Она ни за что не стала бы закапывать мальчишку, укравшего хлеб, в землю и не повела бы маму в горы, чтобы та умерла там от жары и хищных птиц!

— Ты ничего не поняла, — объяснил ей приятель. — Ты что? Тупая? Тогда были… такие условия. Закон выживания. Если не придерживаться определенных правил, все умрут. Община жертвует кем-то ради остальных. Неужели это не понятно?

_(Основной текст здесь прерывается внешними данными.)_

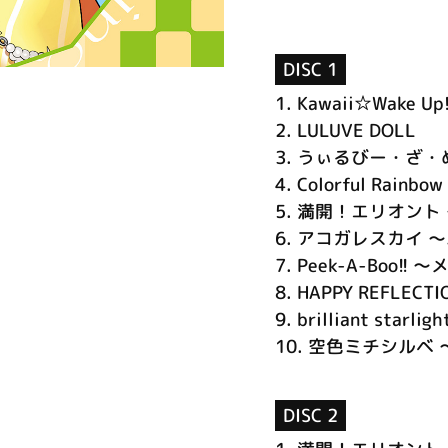
DISC 1
1.
Kawaii☆Wake Up
2.
LULUVE DOLL
3.
うぃるびー・ざ・
4.
Colorful Rainbow
5.
満開！エリオント ～
6.
アコガレスカイ ～パ
7.
Peek-A-Boo!! 
8.
HAPPY REFLECT
9.
brilliant starl
10.
空色ミチシルベ ～
DISC 2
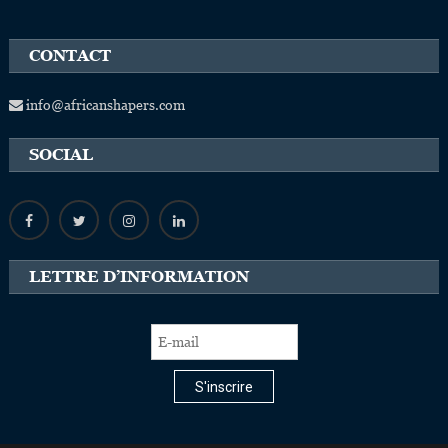
CONTACT
info@africanshapers.com
SOCIAL
LETTRE D’INFORMATION
S'inscrire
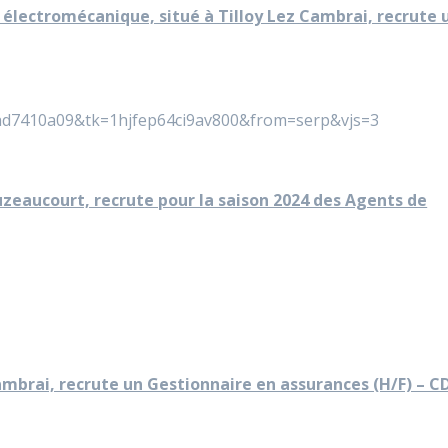
électromécanique, situé à Tilloy Lez Cambrai, recrute 
99ad7410a09&tk=1hjfep64ci9av800&from=serp&vjs=3
uzeaucourt, recrute pour la saison 2024 des Agents de
mbrai, recrute un Gestionnaire en assurances (H/F) – CD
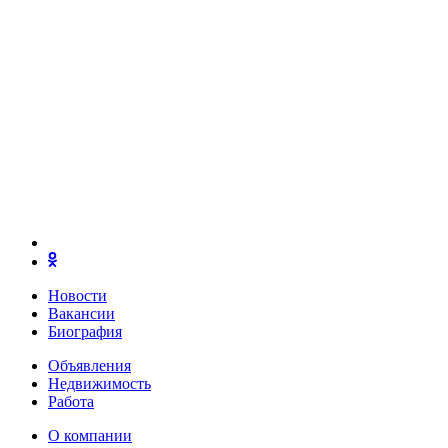
Новости
Вакансии
Биография
Объявления
Недвижимость
Работа
О компании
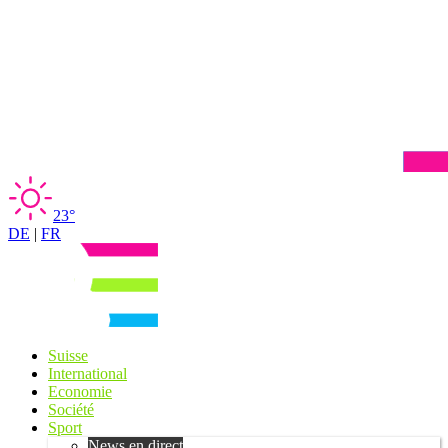
23°
DE
|
FR
Suisse
International
Economie
Société
Sport
News en direct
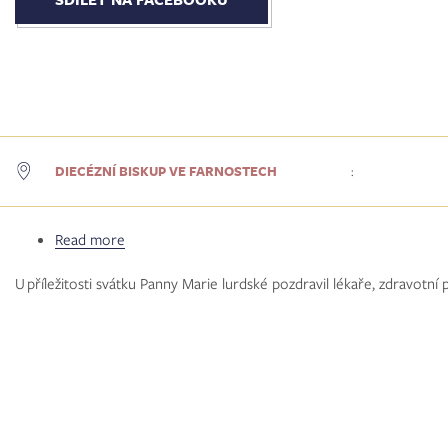
synodální
cestě
DIECÉZNÍ BISKUP VE FARNOSTECH
:
Read more
about
Biskup
U příležitosti svátku Panny Marie lurdské pozdravil lékaře, zdravotní
Jan
navštívil
neurochirurgickou
kliniku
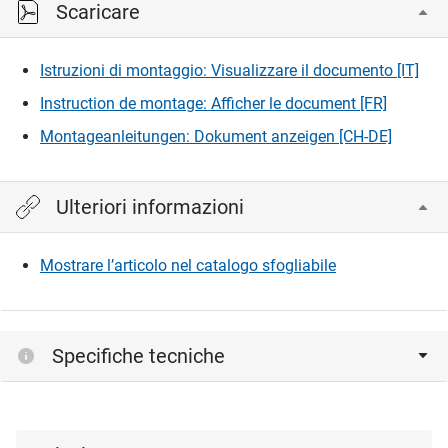
Scaricare
Istruzioni di montaggio: Visualizzare il documento [IT]
Instruction de montage: Afficher le document [FR]
Montageanleitungen: Dokument anzeigen [CH-DE]
Ulteriori informazioni
Mostrare l’articolo nel catalogo sfogliabile
Specifiche tecniche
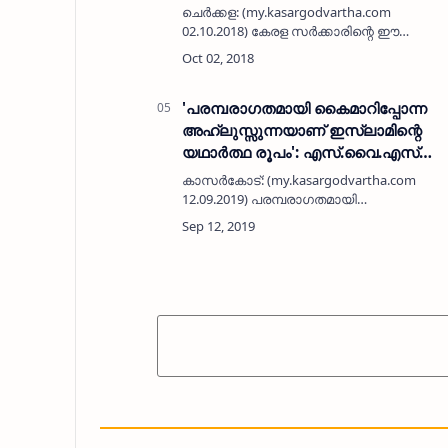
ചെര്‍ക്കള: (my.kasargodvartha.com
02.10.2018) കേരള സര്‍ക്കാരിന്റെ ഈ
വര്‍ഷത്തെ മികച്ച അധ്യാപക - പിടിഎ
അവാര്‍ഡുകള്‍ നേടിയ ജേതാക്കളെ ബേര്‍ക്ക
ചാരിറ്റി ഫൗണ്ടേഷന്‍ അനുമോദിച്ചു.
ഇബ്രാഹി…
'പരമ്പരാഗതമായി കൈമാറിപ്പോന്ന
അഹ്‌ലുസ്സുന്നയാണ് ഇസ്‌ലാമിന്റെ
യഥാർത്ഥ രൂപം': എസ്.വൈ.എസ്
ആദര്‍ശ പാഠശാലക്ക് തുടക്കമായി
കാസര്‍കോട്: (my.kasargodvartha.com
12.09.2019) പരമ്പരാഗതമായി
കൈമാറിപ്പോന്ന അഹ്‌ലുസ്സുന്നത്തി വല്‍
ജമാഅത്താണ് ഇസ്‌ലാമിന്റെ യഥാര്‍ഥ
രൂപമെന്ന് എസ് വൈ എസ് ആദര്‍ശ
പാഠശാല അഭിപ്രായപ്പെട്…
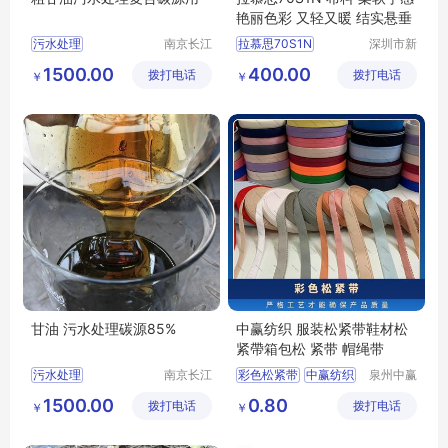
艳丽色彩 又轻又暖 结实悬垂
污水处理
南京长江
拉慕思70S1N
深圳市新
江宇能源
中合供应
污水处理厂家直销
ASAHIKASEI旭化成70S1N布料
1500.00
400.00
拨打电话
科技有限
拨打电话
链有限公
￥
￥
污水处理行情
LAMOUS70S1N布料批发
公司
司
污水处理供求信息
70S1N布料
甘油 污水处理碳源85%
中赢纺织 服装松紧带鞋材松
紧帶箱包松 紧带 帽绳带
污水处理
南京长江
彩色松紧带
中赢纺织
泉州中赢
江宇能源
纺织科技
污水处理厂家直销
松紧带
1500.00
0.80
拨打电话
科技有限
拨打电话
有限公司
￥
￥
污水处理行情
彩色针织松紧带
公司
污水处理供求信息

— Понятно, — согласилась Наталья и сглотнула — все вспоминался глупый голодный мальчишка, укравший хлеб. Как его засыпали землей, а он кричал и рвался наверх. У него были перепуганные, остекленевшие от ужаса глаза и разинутый в крике детский рот, в который попадала земля. — Мне только одно непонятно — зачем мы пошли на этот идиотский фильм!

— Ты слишком любишь свое спокойствие, — констатировал «молодой человек», видимо, почитывавший на досуге Белинского и Писарева. — Человек не может жить в теплице. Ему нужны потрясения, чтобы не закиснуть.

— В кино?!

— Что в кино?

— В кино — потрясения?! — крикнула Наталья и тряхнула своей залаченной картонной челкой. Кажется, челка даже стукнулась о лоб, по крайней мере, звук был такой, как будто стукнулась.

— А почему в кино не может быть потрясений? Это не просто ерунда какая-то, это фестивальное кино, первоклассное…

— Я не хочу первоклассное кино, — пробормотала Наталья, думая о том, что мама в командировке, и поговорить ей не с кем, и жизнь испорчена из-за этого мальчишки, засыпанного землей.

— У тебя вкус неразвитой, — равнодушно объяснил «молодой человек», — и вообще ты слишком… мягкая какая-то. Ты боишься правды жизни.

Может, это верно, может, она и боялась «правды жизни», но слишком много ее было… вокруг, этой самой правды, чтобы еще убиваться над японской, из кино.

Тогдашний «молодой человек» из ее жизни быстро пропал. Видимо, не вынес неразвитого вкуса в отношении кинокартин и всей прочей жизни. А больше ее в кино никто не звал.

Она несколько раз пыталась сходить с Витькой, но все никак не получалось, все препятствия какие-то возникали.

Это называлось «вытащить». Ома никак не могла «вытащить» его в кино.

Зато в кино ее пригласил Илья. Именно ее пригласил, а не Анфису, которая так ему помогала и которая была в сто раз красивей и умнее!

Он позвонил и сказал:

— Наталья, пойдем вечером в кино.

Он даже «здравствуй» не сказал, забыл, наверное.

Она так растерялась, что не сразу смогла отказаться.

— А… что мы будем смотреть? И где?

— Да какая разница — где, — сказал он нетерпеливо. — В кинотеатре…

— А… на что мы пойдем?

— Вышел «Заповедник» новый. Там спецэффекты, ужасы, все взрывается. Гномы, черти, нечисть всякая. Мне такое нравится. Пошли? А потом съездим, поедим где-нибудь, а? Ты что любишь поесть?

Наталья молчала.

Она с трудом собрала силы, чтобы отказаться, и отказалась, а Илья, кажется, очень удивился. Огорчился даже.

По Натальиным представлениям о жизни, огорчиться он не мог. Почему он огорчился-то?! С кем угодно можно пойти в кино, сдалась ему именно она! И жену его бывшую она видела — та была хороша, как фотография из глянцевого журнала, сказка! Стройная, высокая, ухоженная, с нежной и насмешливой улыбкой, открывавшей белоснежные зубы.

Куда Наталье до нее!

В общем, в кино с Ильей она не пошла.

И даже Анфисе не сказала, чтобы та не стала ее ругать. Наталья очень не любила, когда ее ругали.

— Напрасно вы так огорчаетесь, — прошептал рядом давешний старичок. — Не из-за чего, голубушка. Ей-богу, не из-за чего.